A Implies B (A --> B)
This is a bet that B must follow A. You may not know how likely "real" artificial intelligence is (Call it TngT for Turing Test), but may think it is a good bet that a computer will be the world chess champion (Ches) before TngT is true. In other words TngT cannot be true unless Ches is true. Thus would like to:
SELL Ches && ~TngT
In all cases but where Ches is FALSE and TngT is TRUE, this pays off, assuming both claims are resolved.
| Ches ~Ches |
TngT | 1 1 |
~TngT | 0 1 |
A market of "imply" conjuncts can be used to determine the consensus on the interrelationship of future developments, so that a critical path chart could be developed. Ideally one could bet on combinations of implies, to bet on the configuration of the whole chart at once (with a huge ROI if you get it right).
Here's a more complicated example:
... trading "p of X if B" for "X if A&&B" is, for a risk-neutral trader, betting that the conditional probability of A given B is greater than p."

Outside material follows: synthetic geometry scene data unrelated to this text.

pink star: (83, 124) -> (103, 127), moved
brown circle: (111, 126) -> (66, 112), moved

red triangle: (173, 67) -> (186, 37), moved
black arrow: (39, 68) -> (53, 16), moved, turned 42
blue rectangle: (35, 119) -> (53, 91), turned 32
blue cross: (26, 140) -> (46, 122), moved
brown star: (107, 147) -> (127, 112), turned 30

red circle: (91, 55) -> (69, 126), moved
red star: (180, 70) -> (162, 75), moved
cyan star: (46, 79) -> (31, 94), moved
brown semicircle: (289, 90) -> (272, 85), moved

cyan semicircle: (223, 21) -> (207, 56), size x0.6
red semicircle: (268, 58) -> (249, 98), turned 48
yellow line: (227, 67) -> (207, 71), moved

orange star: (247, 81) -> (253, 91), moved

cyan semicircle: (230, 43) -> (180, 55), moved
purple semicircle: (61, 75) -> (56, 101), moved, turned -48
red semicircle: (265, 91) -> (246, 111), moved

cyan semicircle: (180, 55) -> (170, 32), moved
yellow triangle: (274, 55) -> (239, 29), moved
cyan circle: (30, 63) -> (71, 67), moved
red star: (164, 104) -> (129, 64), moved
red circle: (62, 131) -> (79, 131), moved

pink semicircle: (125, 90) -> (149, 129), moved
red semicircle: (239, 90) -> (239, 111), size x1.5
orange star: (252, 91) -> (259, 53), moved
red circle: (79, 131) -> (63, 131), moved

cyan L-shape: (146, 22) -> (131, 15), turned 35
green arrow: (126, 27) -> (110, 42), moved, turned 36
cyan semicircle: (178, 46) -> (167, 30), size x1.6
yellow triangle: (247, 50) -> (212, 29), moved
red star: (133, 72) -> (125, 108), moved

(P. 8, Information Prizes: Patronizing Basic Research, Finding Consensus", Robin Hanson, version presented at Western Economics Association meeting, June 1993)
Theory of Conjuncts
"The probability of two dependent events occurring is the probability of the first, multiplied by the conditional probability that the second occurs given the first has already occurred." C.D.J. Waters
P(A && B) = P(A) * P(B|A)
= P(B) * P(A|B)
P(A|B) = ( P(B|A) * P(A) ) / P(B)